Translated by Buchung D. Sonam

 

 

 

My Lama

 

 

Think of me the precious one, my lama, O Gyalwa Tenzin Gyatso
Denied freedom, deprived religious rights, without freedom of speech,
O lama, look upon me with kindness!

 

Think of me the precious one, my lama, O Gyalwa Tenzin Gyatso
No equality, refused equal rights, discriminated against,
O lama, look upon me with kindness!

 

Think of me the precious one, my lama, O Gyalwa Tenzin Gyatso
Too much suffering, physical tortures, psychological hurts,
O lama, look upon me with kindness!
Think of me the precious one, my lama, O Gyalwa Tenzin Gyatso
Resistance, non-violent resistance, I offer my body on fire,
O lama, look upon me with kindness!

 

Think of me the precious one, my lama, O Gyalwa Tenzin Gyatso
Want to meet, meet of all Tibetans, want to rule my own country,
O lama, look upon me with kindness!
Look upon me with compassion!
Look upon me with empathy!!

 

 

 

Translated by Mr.Gareth Sparham

 

 

 

Monstrous Miracles on Nomad Lands

 

 

 

 

 

I dreamt a dream born on the wind across the sky
that grasslands so vast the fastest horse can’t gallop to their end
the natural garden of the sweetest smelling flowers, home
to the nomads with their bouteous laden tables and their countless herds,

Had all collapsed, the blue-skied meadows of that happy mountain
highland with its healing plants, all gone,
The horses, cattle, sheep all eaten down to skin and bones.
Alas!  If this my dream does not convince you of the truth
Go watch the films about it that they make today.

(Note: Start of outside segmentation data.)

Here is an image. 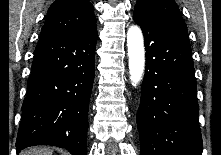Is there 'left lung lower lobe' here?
I'll use <instances>...</instances> for the list:
<instances>
[{
    "instance_id": "left-lung-lower-lobe-1",
    "label": "left lung lower lobe",
    "mask_w": 221,
    "mask_h": 155,
    "mask_svg": "<svg viewBox=\"0 0 221 155\" xmlns=\"http://www.w3.org/2000/svg\"><path fill=\"white\" fill-rule=\"evenodd\" d=\"M146 68L137 113L141 155H202L196 79L187 32L140 9Z\"/></svg>"
}]
</instances>
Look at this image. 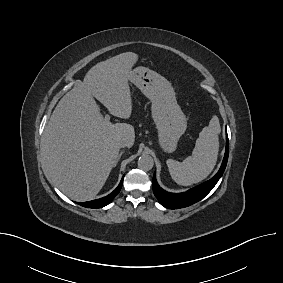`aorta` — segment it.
<instances>
[{
	"instance_id": "obj_1",
	"label": "aorta",
	"mask_w": 283,
	"mask_h": 283,
	"mask_svg": "<svg viewBox=\"0 0 283 283\" xmlns=\"http://www.w3.org/2000/svg\"><path fill=\"white\" fill-rule=\"evenodd\" d=\"M138 166L142 170L149 171L154 166V160L150 155L143 154L138 159Z\"/></svg>"
}]
</instances>
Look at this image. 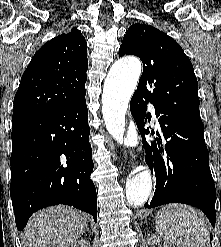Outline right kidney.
<instances>
[{"label": "right kidney", "mask_w": 221, "mask_h": 247, "mask_svg": "<svg viewBox=\"0 0 221 247\" xmlns=\"http://www.w3.org/2000/svg\"><path fill=\"white\" fill-rule=\"evenodd\" d=\"M71 247H91L90 242L87 240H78L71 245Z\"/></svg>", "instance_id": "ca27d5eb"}]
</instances>
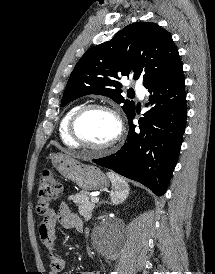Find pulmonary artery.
<instances>
[{
  "instance_id": "pulmonary-artery-1",
  "label": "pulmonary artery",
  "mask_w": 215,
  "mask_h": 274,
  "mask_svg": "<svg viewBox=\"0 0 215 274\" xmlns=\"http://www.w3.org/2000/svg\"><path fill=\"white\" fill-rule=\"evenodd\" d=\"M135 90H136V92L139 94V96H141V97L144 96V94H145V89H144V87H143L142 85L136 84Z\"/></svg>"
}]
</instances>
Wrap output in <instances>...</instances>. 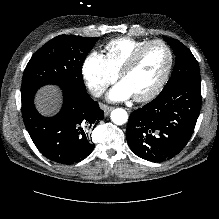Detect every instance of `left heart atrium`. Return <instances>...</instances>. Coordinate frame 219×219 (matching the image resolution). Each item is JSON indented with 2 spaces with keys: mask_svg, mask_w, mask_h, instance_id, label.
<instances>
[{
  "mask_svg": "<svg viewBox=\"0 0 219 219\" xmlns=\"http://www.w3.org/2000/svg\"><path fill=\"white\" fill-rule=\"evenodd\" d=\"M107 97L112 101H121L129 99L133 95L127 85L121 81L108 92Z\"/></svg>",
  "mask_w": 219,
  "mask_h": 219,
  "instance_id": "39dd6f15",
  "label": "left heart atrium"
}]
</instances>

This actual homeland of the red-faced monkey-born from prehistoric times,
These nomad plains framed by the snowy peaks
No longer ours, grabbed by a powerful glutton, all we have: This is the
monstrous invader on the nomad lands.

The ladyfolk, hard working looking after hearth and home
Now living with a foreign husband, a theiving guest
Gobbling and guzzling voraciously everything in sight:
This is the monstrous guest now staying on the nomad lands.

The way we talk, our words that we have used ten thousand years
Are there, but we must mimic all the barking sounds of someone’s else’s
speech.
Cutting out our tongue and putting the tongue of others in its place:
This is the monstrous translator scholar of the nomad lands.

Still the pleasing notes of Buddhist words “On mani padme hum” sound out,
But nothing now beyong the mindless parroting of words--
A lineage kept alive by two legs stuck beneath a parrot’s crest:
This is the monstrous Sangha of town monks now on the nomad lands.

Brazen and behind closed doors this criminal termination of the birth
of the uneducated children of the Snowy Lands
to the few remaining good women of Kham, Amdo, and Central Tibet:
This monstrous development is the tragedy of the nomad lands.

To privatize food production and all means of livelihood
And stick a sharp-edged sword smeared with the honey of false words
into the vital part that lets us live:
This is the monstrous policy, the secret of the nomad lands.

Enthralled with their fake copies of the latest toys
They march to the drumbeat of the uplift of the poor
As they cart of the production of a hundred mines and herds of lifestock:
This is the monstrous thief, the hungry demon on the nomad lands.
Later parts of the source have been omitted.